▶ YOUR INSTRUCTIONS: Where the line with "بتواند شروع شود." appears below, start writing out lines exactly, and finish with the line with "این بدان معناست", which is included; write out nothing else.
[[ RECORDS TO USE open ]]
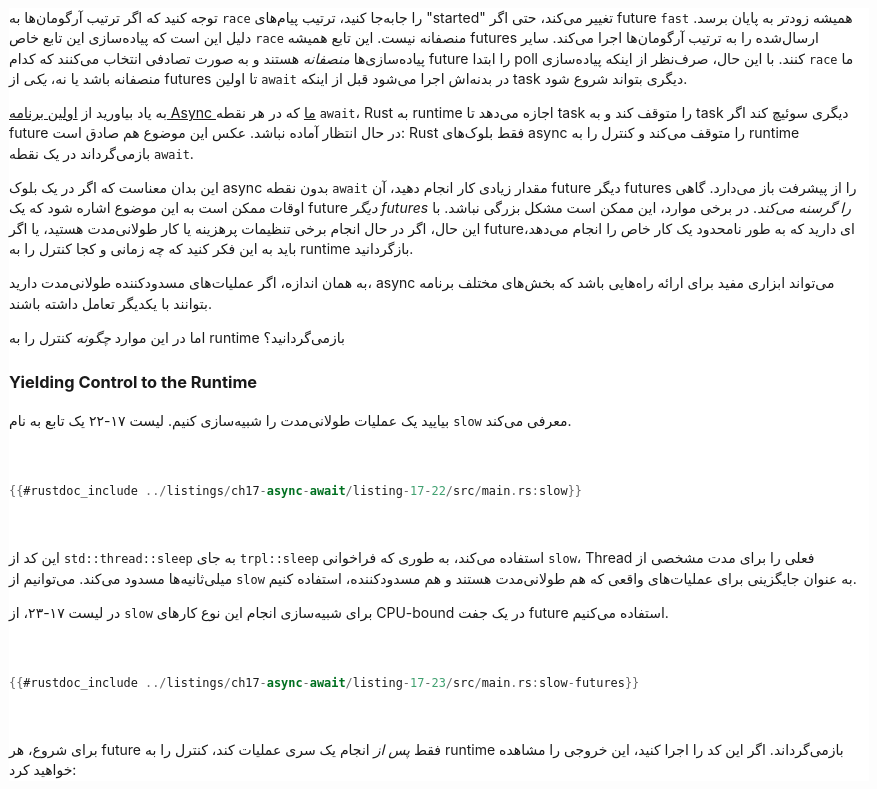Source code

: توجه کنید که اگر ترتیب آرگومان‌ها به `race` را جابه‌جا کنید، ترتیب پیام‌های "started" تغییر می‌کند، حتی اگر future `fast` همیشه زودتر به پایان برسد. دلیل این است که پیاده‌سازی این تابع خاص `race` منصفانه نیست. این تابع همیشه futures ارسال‌شده را به ترتیب آرگومان‌ها اجرا می‌کند. سایر پیاده‌سازی‌ها _منصفانه_ هستند و به صورت تصادفی انتخاب می‌کنند که کدام future را ابتدا poll کنند. با این حال، صرف‌نظر از اینکه پیاده‌سازی `race` ما منصفانه باشد یا نه، _یکی_ از futures تا اولین `await` در بدنه‌اش اجرا می‌شود قبل از اینکه task دیگری بتواند شروع شود.

به یاد بیاورید از [اولین برنامه Async ما][async-program] که در هر نقطه `await`، Rust به runtime اجازه می‌دهد تا task را متوقف کند و به task دیگری سوئیچ کند اگر future در حال انتظار آماده نباشد. عکس این موضوع هم صادق است: Rust فقط بلوک‌های async را متوقف می‌کند و کنترل را به runtime بازمی‌گرداند در یک نقطه `await`. 

این بدان معناست که اگر در یک بلوک async بدون نقطه `await` مقدار زیادی کار انجام دهید، آن future دیگر futures را از پیشرفت باز می‌دارد. گاهی اوقات ممکن است به این موضوع اشاره شود که یک future _دیگر futures را گرسنه می‌کند_. در برخی موارد، این ممکن است مشکل بزرگی نباشد. با این حال، اگر در حال انجام برخی تنظیمات پرهزینه یا کار طولانی‌مدت هستید، یا اگر futureای دارید که به طور نامحدود یک کار خاص را انجام می‌دهد، باید به این فکر کنید که چه زمانی و کجا کنترل را به runtime بازگردانید.

به همان اندازه، اگر عملیات‌های مسدودکننده طولانی‌مدت دارید، async می‌تواند ابزاری مفید برای ارائه راه‌هایی باشد که بخش‌های مختلف برنامه بتوانند با یکدیگر تعامل داشته باشند.

اما در این موارد _چگونه_ کنترل را به runtime بازمی‌گردانید؟



<a id="yielding"></a>

### Yielding Control to the Runtime

بیایید یک عملیات طولانی‌مدت را شبیه‌سازی کنیم. لیست ۱۷-۲۲ یک تابع به نام `slow` معرفی می‌کند.

<Listing number="17-22" caption="استفاده از `thread::sleep` برای شبیه‌سازی عملیات کند" file-name="src/main.rs">

```rust
{{#rustdoc_include ../listings/ch17-async-await/listing-17-22/src/main.rs:slow}}
```

</Listing>

این کد از `std::thread::sleep` به جای `trpl::sleep` استفاده می‌کند، به طوری که فراخوانی `slow`، Thread فعلی را برای مدت مشخصی از میلی‌ثانیه‌ها مسدود می‌کند. می‌توانیم از `slow` به عنوان جایگزینی برای عملیات‌های واقعی که هم طولانی‌مدت هستند و هم مسدودکننده، استفاده کنیم.

در لیست ۱۷-۲۳، از `slow` برای شبیه‌سازی انجام این نوع کارهای CPU-bound در یک جفت future استفاده می‌کنیم.

<Listing number="17-23" caption="استفاده از `thread::sleep` برای شبیه‌سازی عملیات کند" file-name="src/main.rs">

```rust
{{#rustdoc_include ../listings/ch17-async-await/listing-17-23/src/main.rs:slow-futures}}
```

</Listing>

برای شروع، هر future فقط _پس از_ انجام یک سری عملیات کند، کنترل را به runtime بازمی‌گرداند. اگر این کد را اجرا کنید، این خروجی را مشاهده خواهید کرد:



[dyn]: ch12-03-improving-error-handling-and-modularity.html
[enum-alt]: ch08-01-vectors.html#using-an-enum-to-store-multiple-types
[async-program]: ch17-01-futures-and-syntax.html#our-first-async-program
[iterator-trait]: ch13-02-iterators.html#the-iterator-trait-and-the-next-method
[[ RECORDS TO USE closed ]]
▶ RESPONSE FOR THIS EXERCISE:
: توجه کنید که اگر ترتیب آرگومان‌ها به `race` را جابه‌جا کنید، ترتیب پیام‌های "started" تغییر می‌کند، حتی اگر future `fast` همیشه زودتر به پایان برسد. دلیل این است که پیاده‌سازی این تابع خاص `race` منصفانه نیست. این تابع همیشه futures ارسال‌شده را به ترتیب آرگومان‌ها اجرا می‌کند. سایر پیاده‌سازی‌ها _منصفانه_ هستند و به صورت تصادفی انتخاب می‌کنند که کدام future را ابتدا poll کنند. با این حال، صرف‌نظر از اینکه پیاده‌سازی `race` ما منصفانه باشد یا نه، _یکی_ از futures تا اولین `await` در بدنه‌اش اجرا می‌شود قبل از اینکه task دیگری بتواند شروع شود.

به یاد بیاورید از [اولین برنامه Async ما][async-program] که در هر نقطه `await`، Rust به runtime اجازه می‌دهد تا task را متوقف کند و به task دیگری سوئیچ کند اگر future در حال انتظار آماده نباشد. عکس این موضوع هم صادق است: Rust فقط بلوک‌های async را متوقف می‌کند و کنترل را به runtime بازمی‌گرداند در یک نقطه `await`. 

این بدان معناست که اگر در یک بلوک async بدون نقطه `await` مقدار زیادی کار انجام دهید، آن future دیگر futures را از پیشرفت باز می‌دارد. گاهی اوقات ممکن است به این موضوع اشاره شود که یک future _دیگر futures را گرسنه می‌کند_. در برخی موارد، این ممکن است مشکل بزرگی نباشد. با این حال، اگر در حال انجام برخی تنظیمات پرهزینه یا کار طولانی‌مدت هستید، یا اگر futureای دارید که به طور نامحدود یک کار خاص را انجام می‌دهد، باید به این فکر کنید که چه زمانی و کجا کنترل را به runtime بازگردانید.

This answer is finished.